Restrictive or Liberal Transfusion Strategy in Myocardial Infarction and Anemia

BACKGROUND: A strategy of administering a transfusion only when the hemoglobin level falls below 7 or 8 g per deciliter has been widely adopted. However, patients with acute myocardial infarction may benefit from a higher hemoglobin level. METHODS: In this phase 3, interventional trial, we randomly assigned patients with myocardial infarction and a hemoglobin level of less than 10 g per deciliter to a restrictive transfusion strategy (hemoglobin cutoff for transfusion, 7 or 8 g per deciliter) or a liberal transfusion strategy (hemoglobin cutoff, <10 g per deciliter). The primary outcome was a composite of myocardial infarction or death at 30 days. RESULTS: A total of 3504 patients were included in the primary analysis. The mean (±SD) number of red-cell units that were transfused was 0.7±1.6 in the restrictive-strategy group and 2.5±2.3 in the liberal-strategy group. The mean hemoglobin level was 1.3 to 1.6 g per deciliter lower in the restrictive-strategy group than in the liberal-strategy group on days 1 to 3 after randomization.
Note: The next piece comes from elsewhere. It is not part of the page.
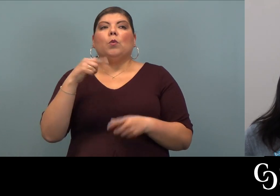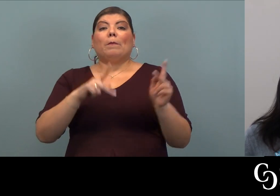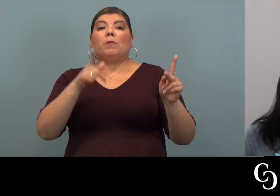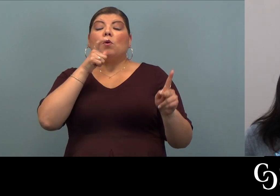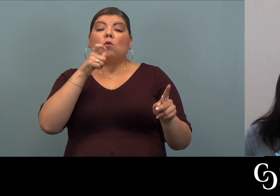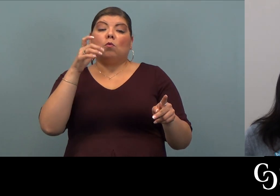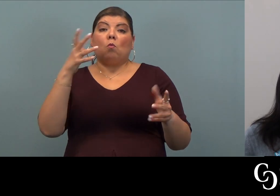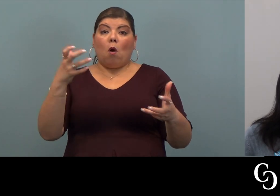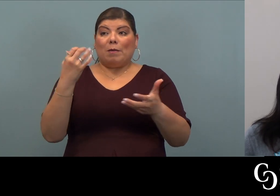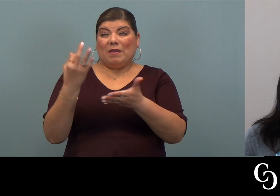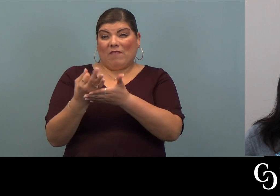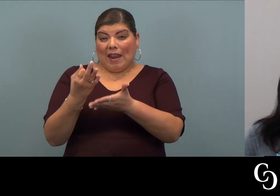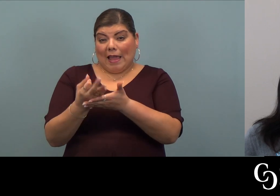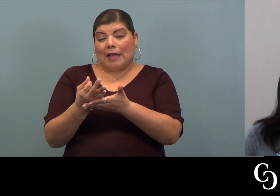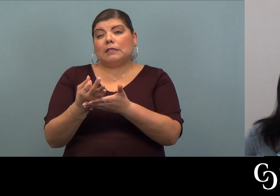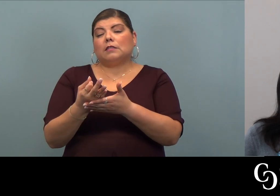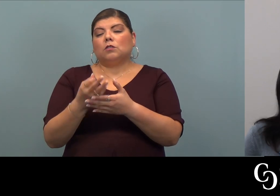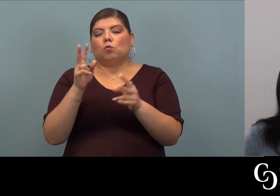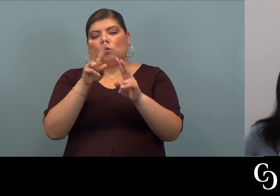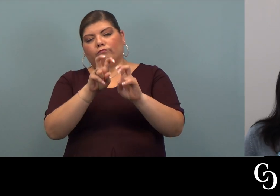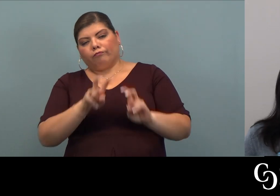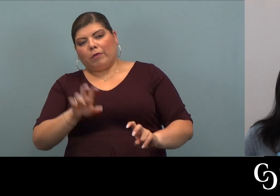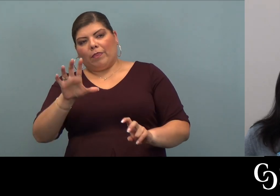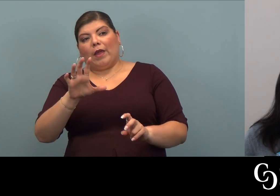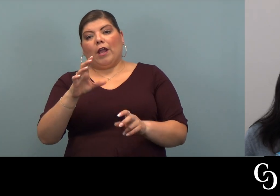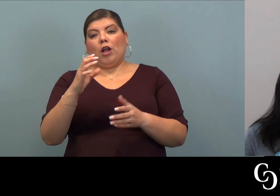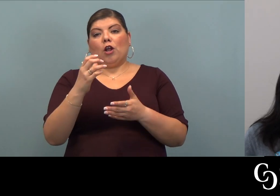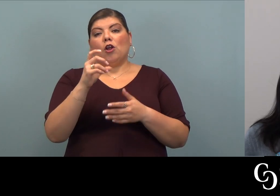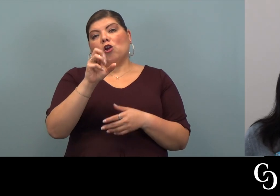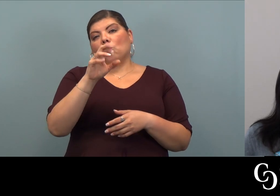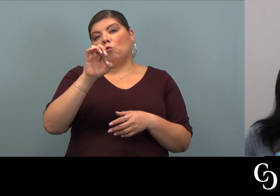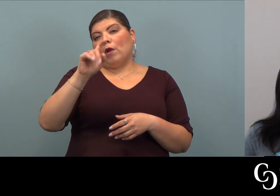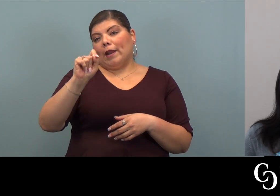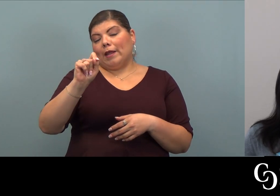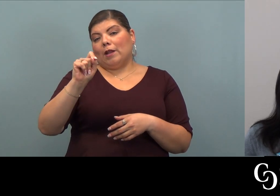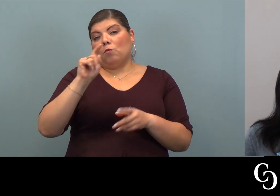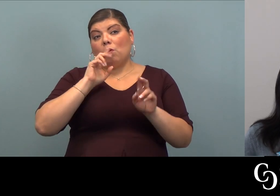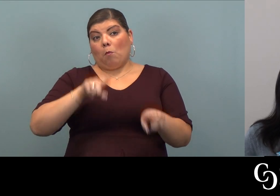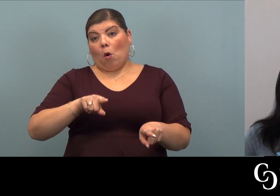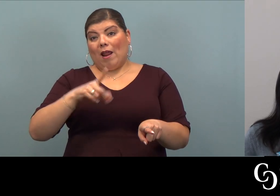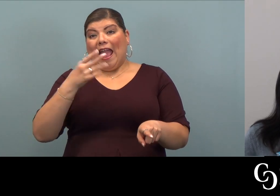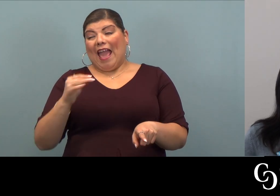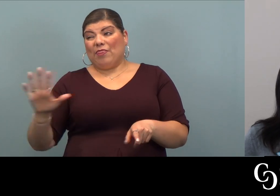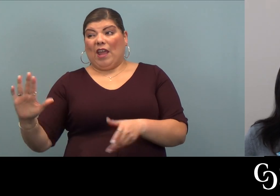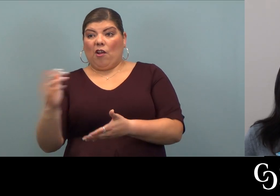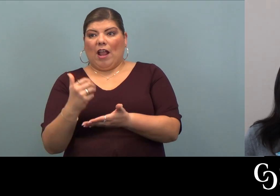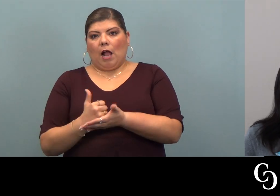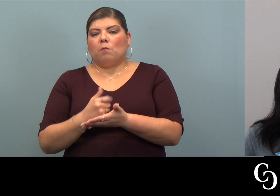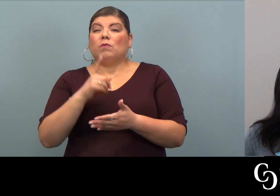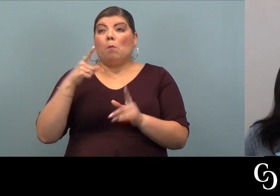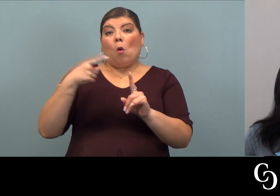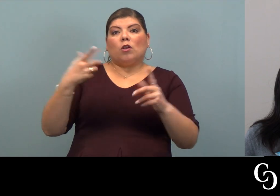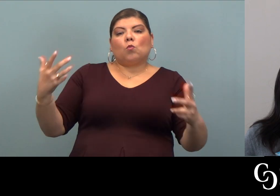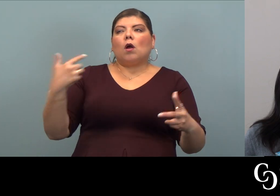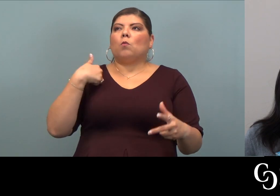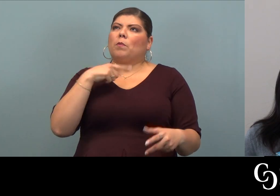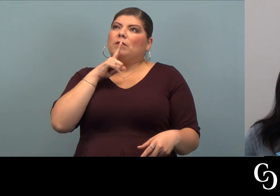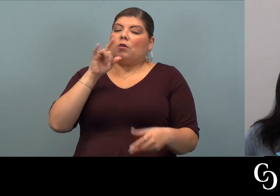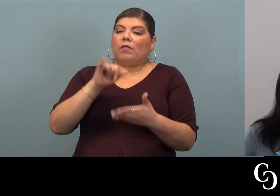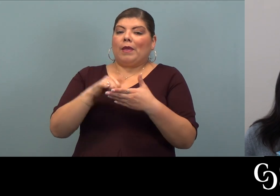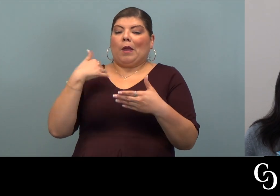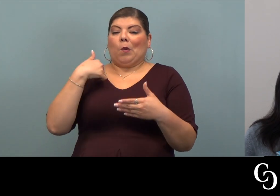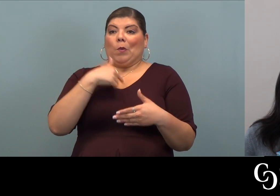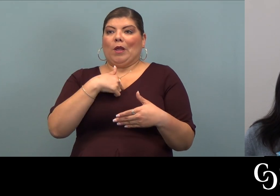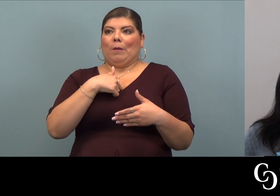with folks looking to get financed, we'll take a look at their credit report. We'll take a look at their income. Because the point is, we want to make sure that we're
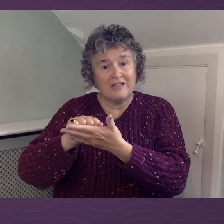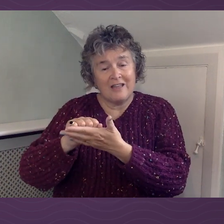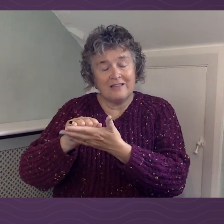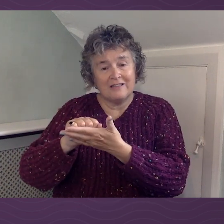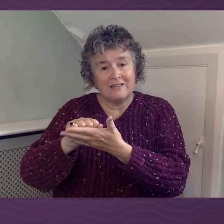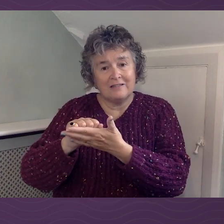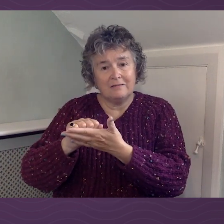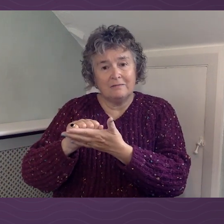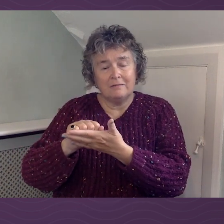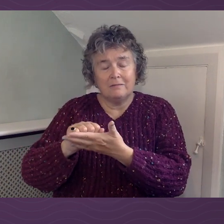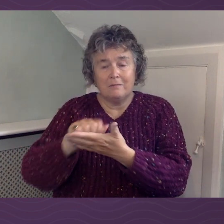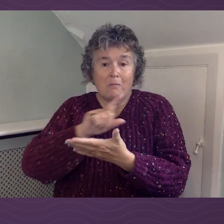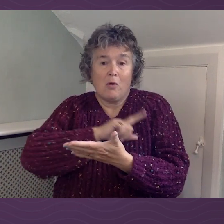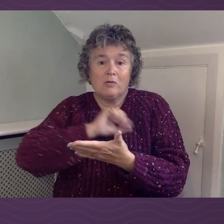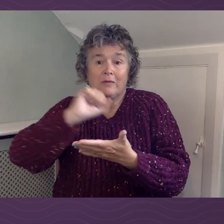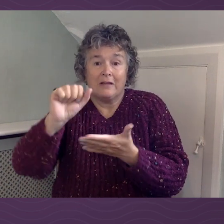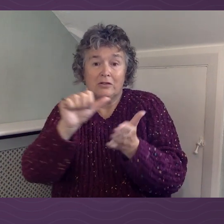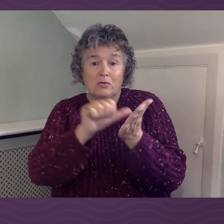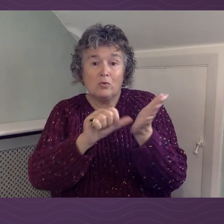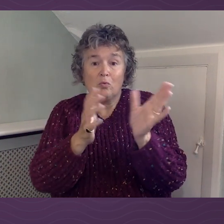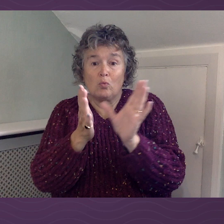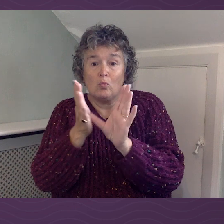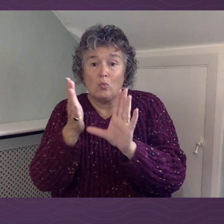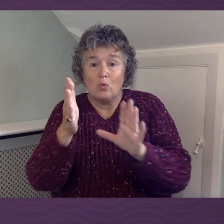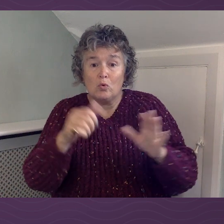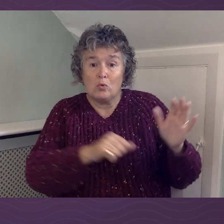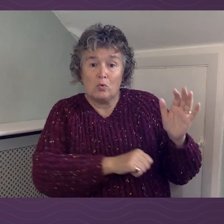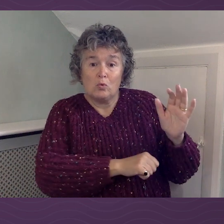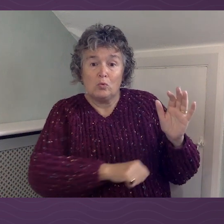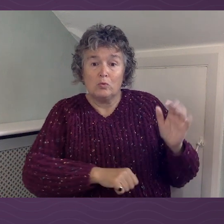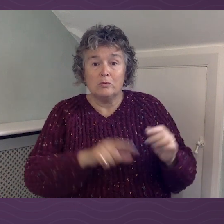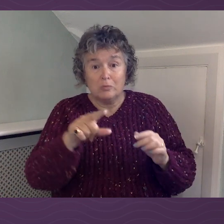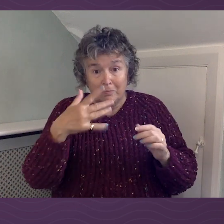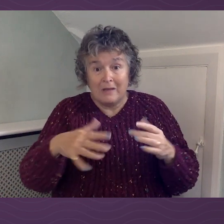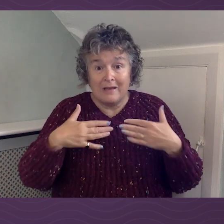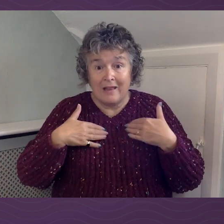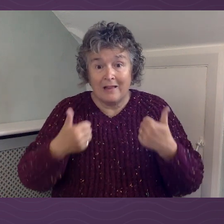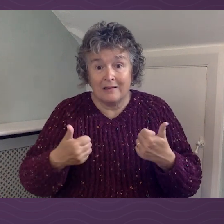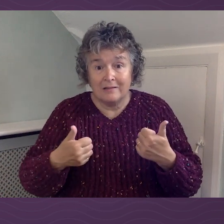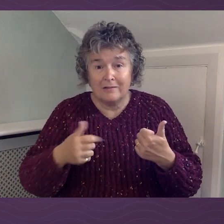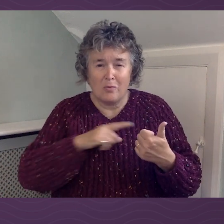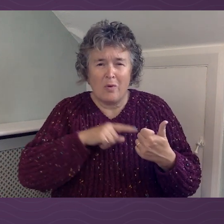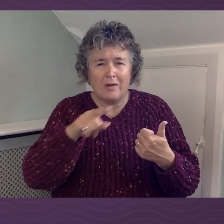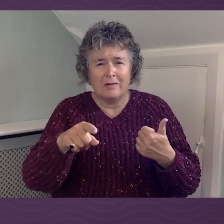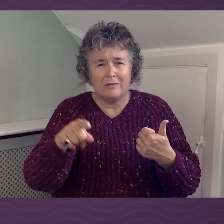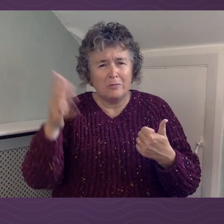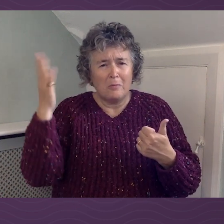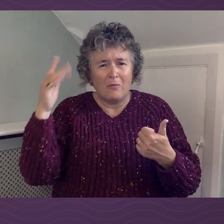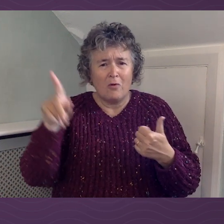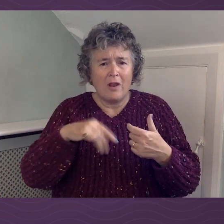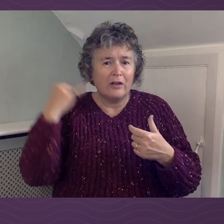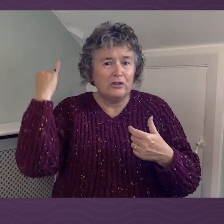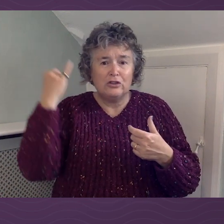By his wounds you have been healed. For you were like sheep going astray,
A primary-outcome event occurred in 295 of 1749 patients (16.9%) in the restrictive-strategy group and in 255 of 1755 patients (14.5%) in the liberal-strategy group (risk ratio modeled with multiple imputation for incomplete follow-up, 1.15; 95% confidence interval [CI], 0.99 to 1.34; P = 0.07). Death occurred in 9.9% of the patients with the restrictive strategy and in 8.3% of the patients with the liberal strategy (risk ratio, 1.19; 95% CI, 0.96 to 1.47); myocardial infarction occurred in 8.5% and 7.2% of the patients, respectively (risk ratio, 1.19; 95% CI, 0.94 to 1.49). CONCLUSIONS: In patients with acute myocardial infarction and anemia, a liberal transfusion strategy did not significantly reduce the risk of recurrent myocardial infarction or death at 30 days. However, potential harms of a restrictive transfusion strategy cannot be excluded. (Funded by the National Heart, Lung, and Blood Institute and others; MINT ClinicalTrials.gov number, NCT02981407.)